> **Exercise aim**: Your answer should reproduce every line of the material in which the word "down" occurs.

Segment Start: Extracted information

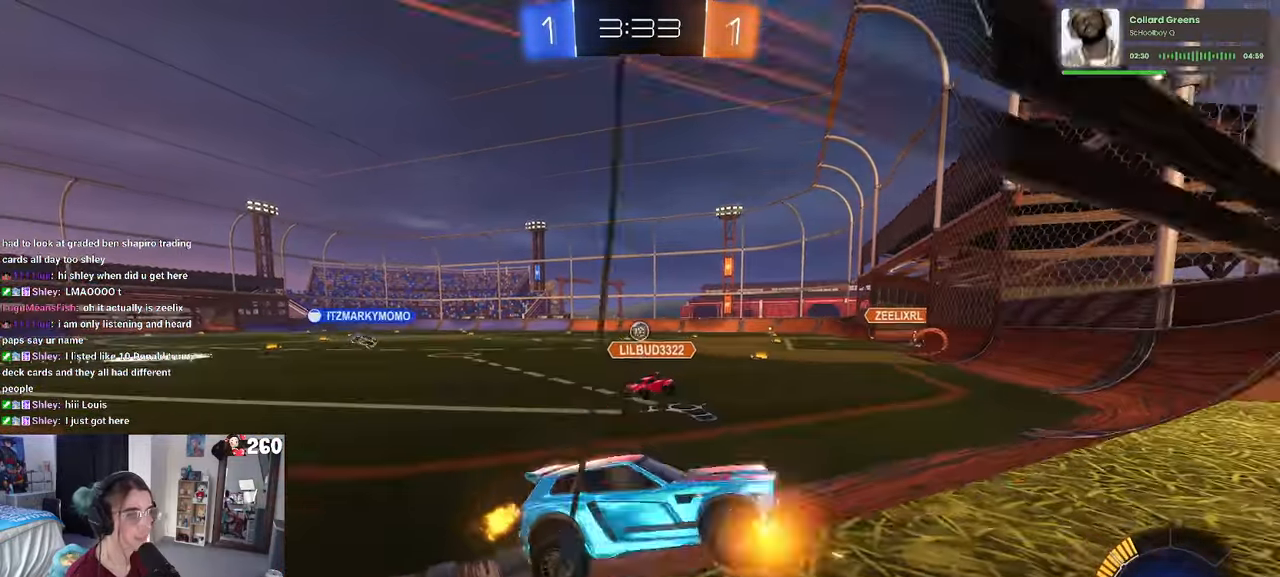
{"buttons": [], "left_stick": "left", "right_stick": "center", "events": [[183, "SQUARE", "down"], [266, "SQUARE", "up"]]}
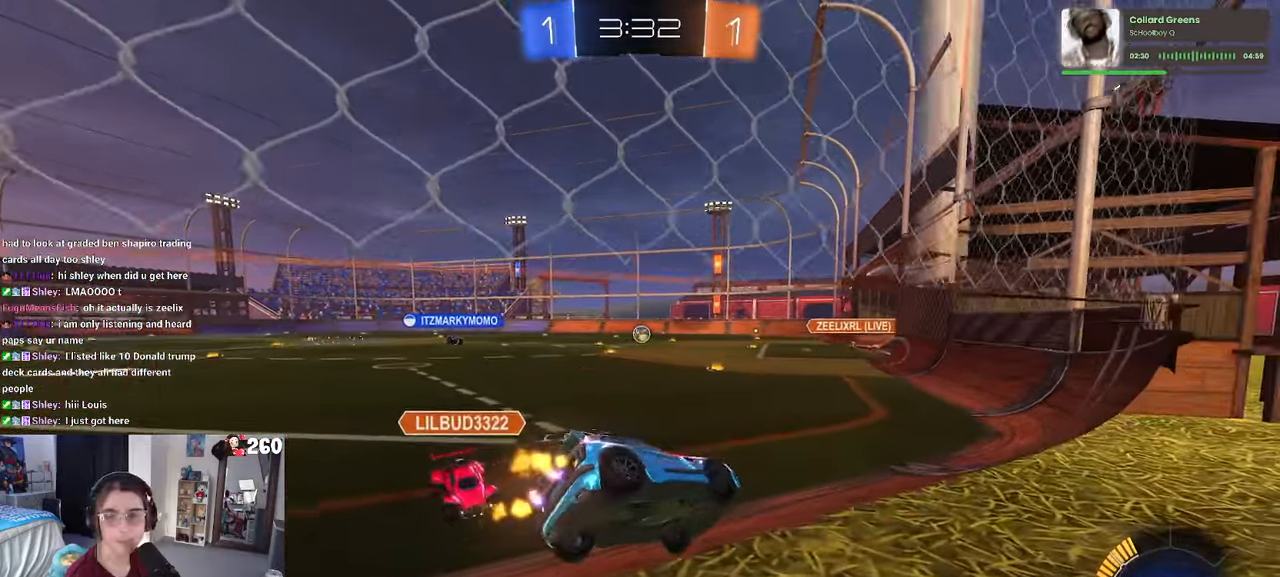
{"buttons": ["R1"], "left_stick": "left", "right_stick": "center", "events": [[433, "R1", "down"]]}
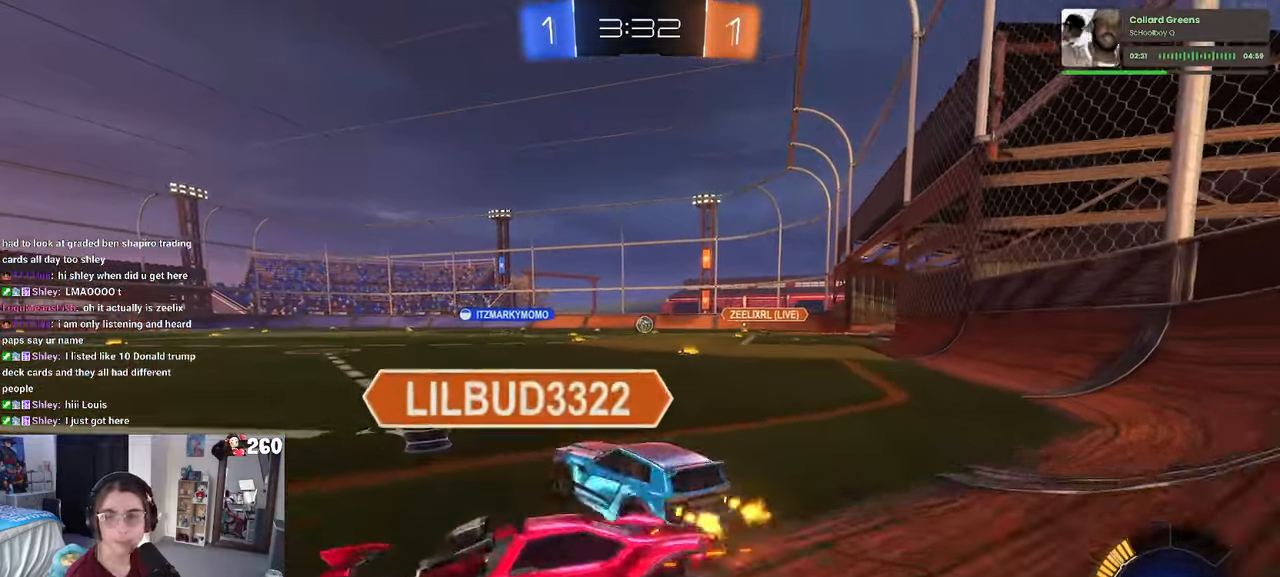
{"buttons": ["R1"], "left_stick": "right", "right_stick": "center", "events": [[116, "left_stick", "center"], [466, "left_stick", "right"]]}
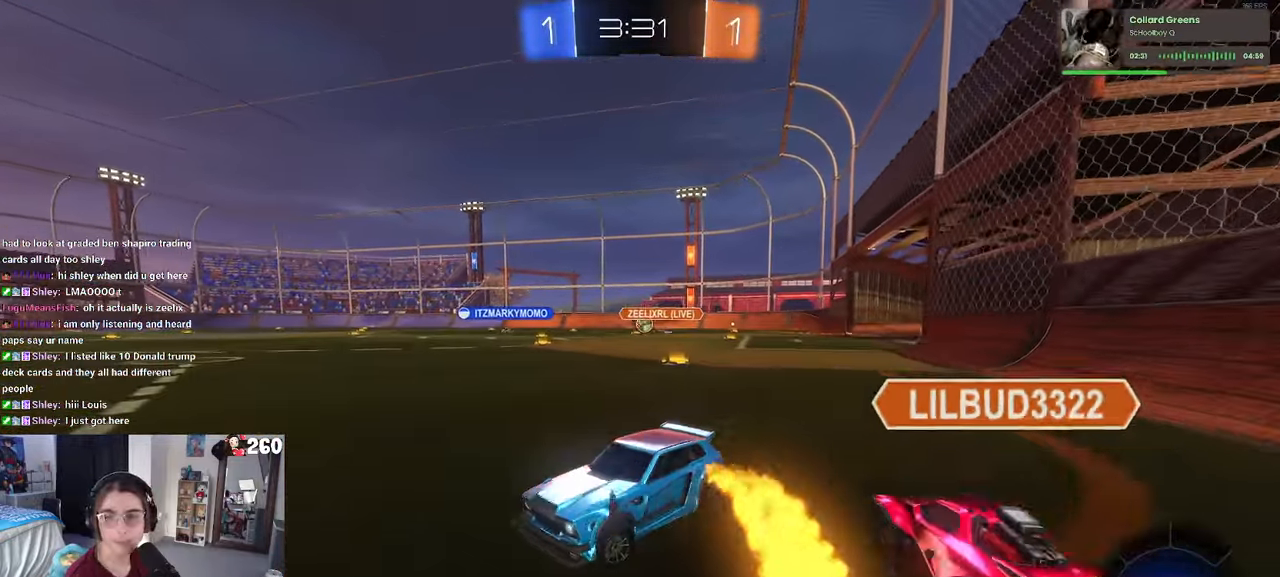
{"buttons": [], "left_stick": "right", "right_stick": "center", "events": [[16, "R1", "up"]]}
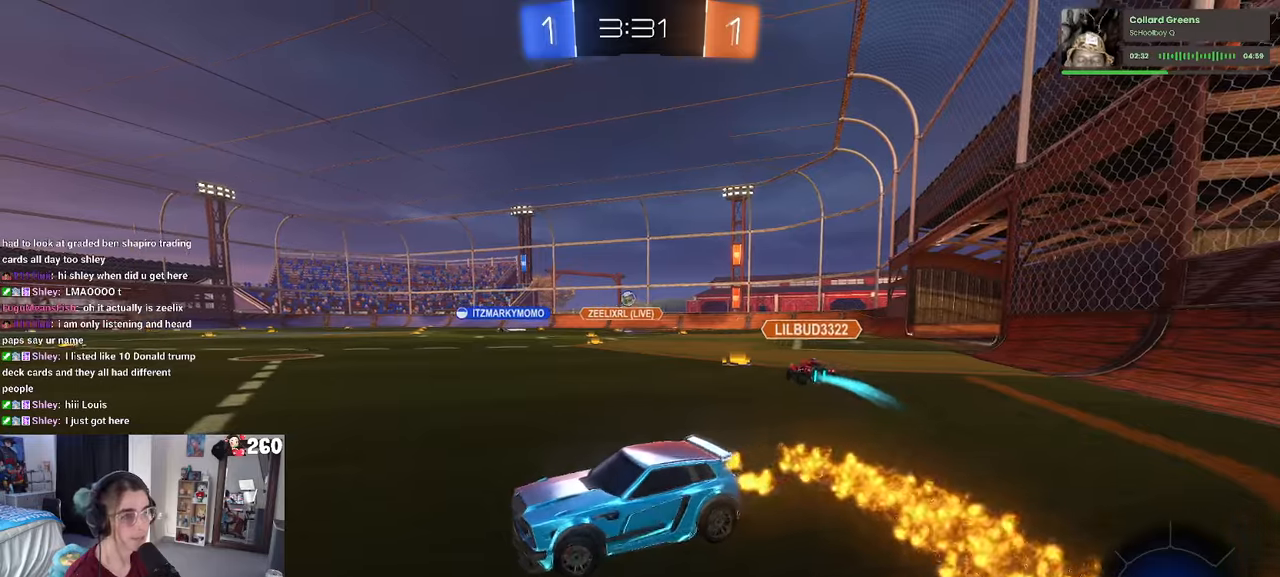
{"buttons": ["R1"], "left_stick": "right", "right_stick": "center", "events": [[33, "left_stick", "center"], [100, "R1", "down"], [267, "left_stick", "right"]]}
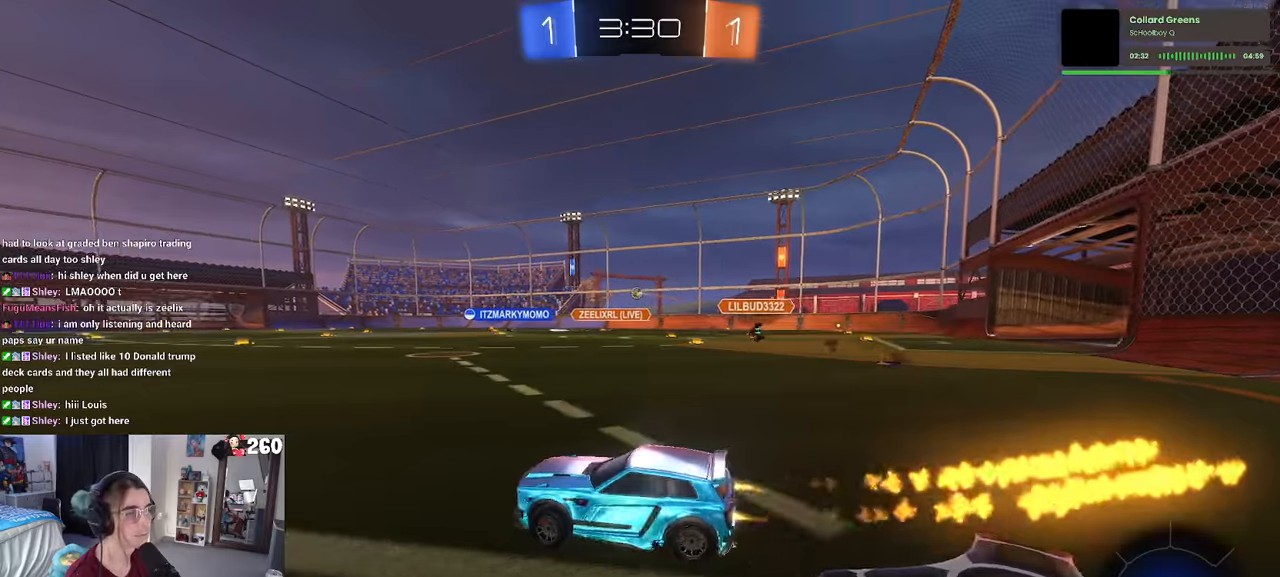
{"buttons": ["SQUARE", "R1"], "left_stick": "down-left", "right_stick": "center", "events": [[17, "CROSS", "down"], [117, "left_stick", "up-left"], [133, "CROSS", "up"], [183, "CROSS", "down"], [233, "SQUARE", "down"], [267, "left_stick", "down"], [283, "CROSS", "up"], [433, "left_stick", "down-left"]]}
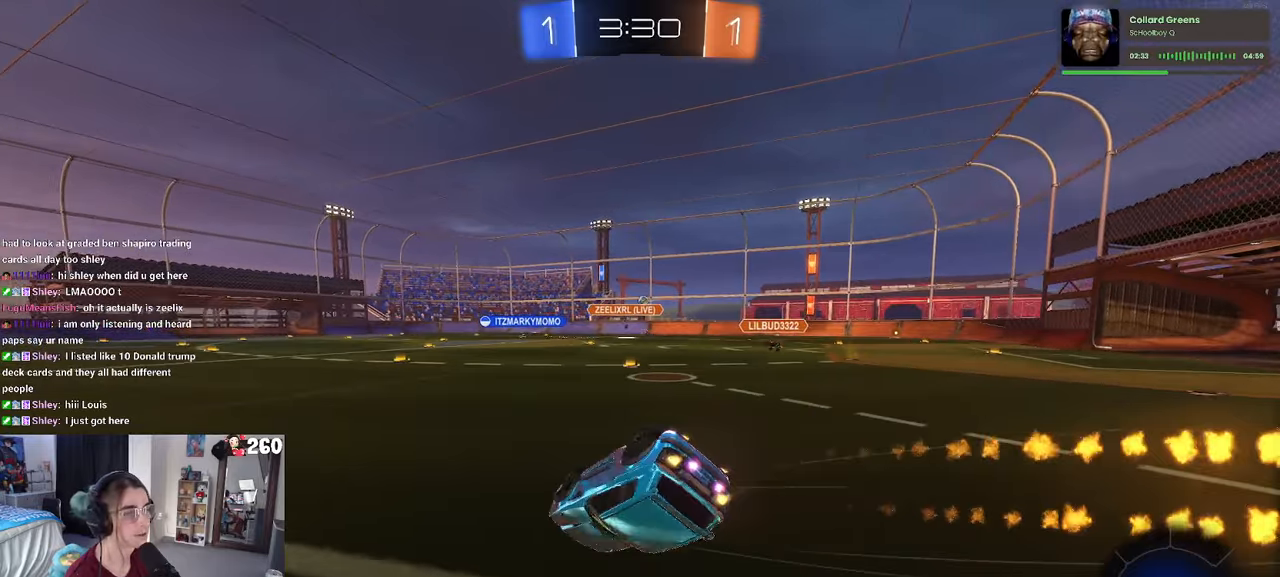
{"buttons": ["SQUARE"], "left_stick": "down-left", "right_stick": "center", "events": [[100, "R1", "up"]]}
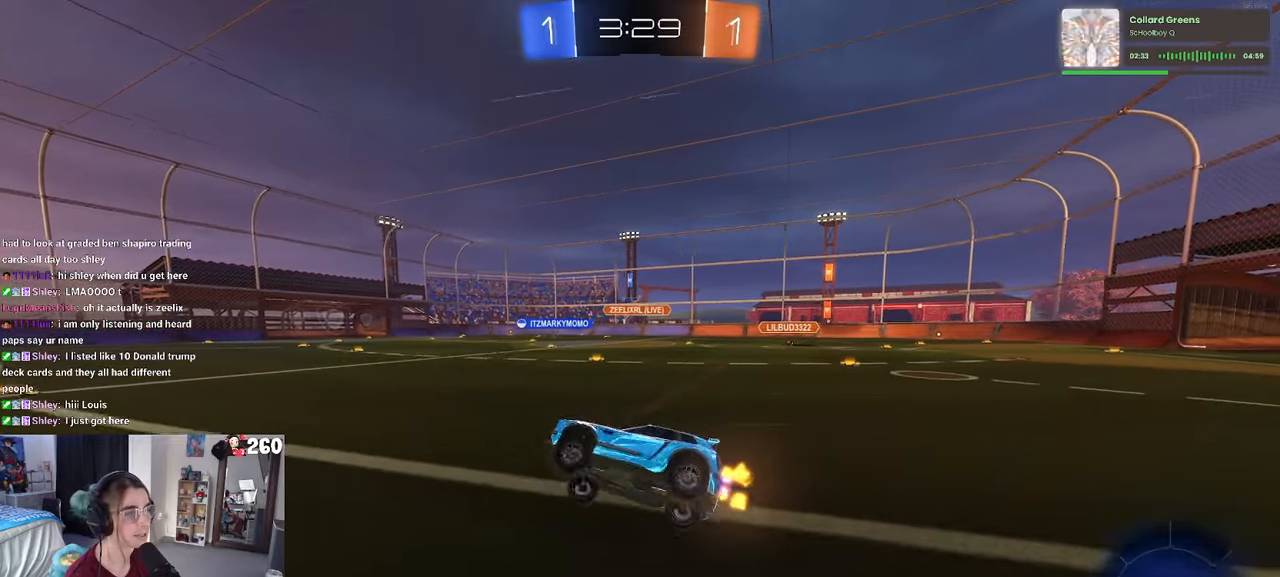
{"buttons": [], "left_stick": "right", "right_stick": "center", "events": [[17, "SQUARE", "up"], [17, "left_stick", "center"], [217, "R1", "down"], [217, "left_stick", "right"], [483, "R1", "up"]]}
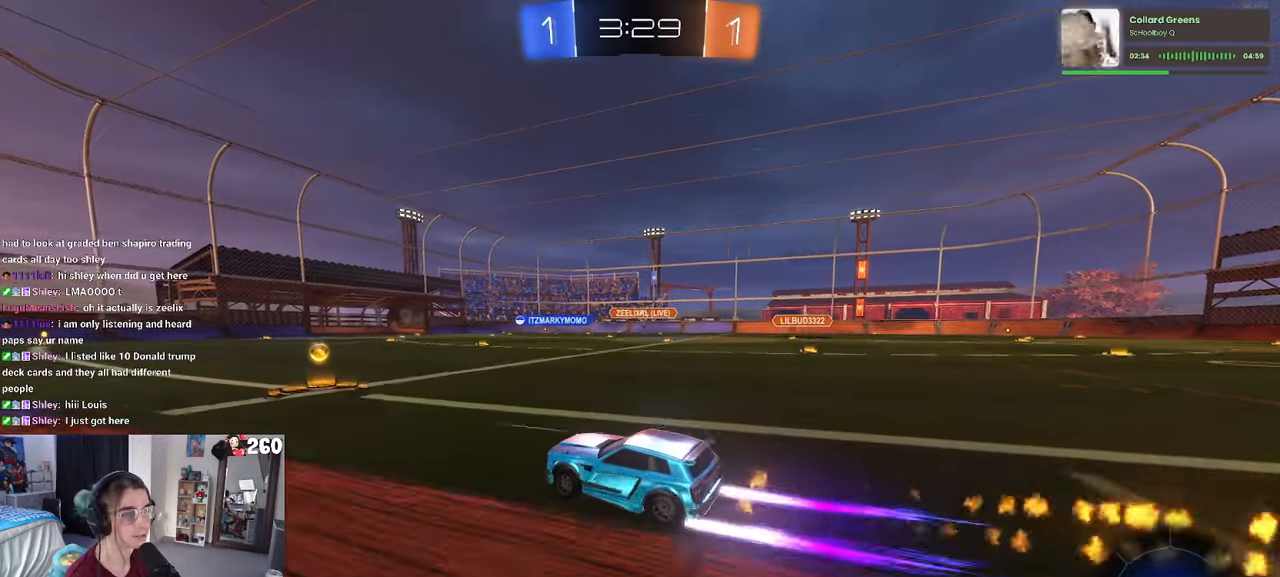
{"buttons": [], "left_stick": "center", "right_stick": "center", "events": [[17, "left_stick", "center"], [167, "left_stick", "right"], [283, "left_stick", "center"]]}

Segment End: Extracted information

> **The answer**:
{"buttons": [], "left_stick": "left", "right_stick": "center", "events": [[183, "SQUARE", "down"], [266, "SQUARE", "up"]]}
{"buttons": ["R1"], "left_stick": "left", "right_stick": "center", "events": [[433, "R1", "down"]]}
{"buttons": ["R1"], "left_stick": "right", "right_stick": "center", "events": [[33, "left_stick", "center"], [100, "R1", "down"], [267, "left_stick", "right"]]}
{"buttons": ["SQUARE", "R1"], "left_stick": "down-left", "right_stick": "center", "events": [[17, "CROSS", "down"], [117, "left_stick", "up-left"], [133, "CROSS", "up"], [183, "CROSS", "down"], [233, "SQUARE", "down"], [267, "left_stick", "down"], [283, "CROSS", "up"], [433, "left_stick", "down-left"]]}
{"buttons": ["SQUARE"], "left_stick": "down-left", "right_stick": "center", "events": [[100, "R1", "up"]]}
{"buttons": [], "left_stick": "right", "right_stick": "center", "events": [[17, "SQUARE", "up"], [17, "left_stick", "center"], [217, "R1", "down"], [217, "left_stick", "right"], [483, "R1", "up"]]}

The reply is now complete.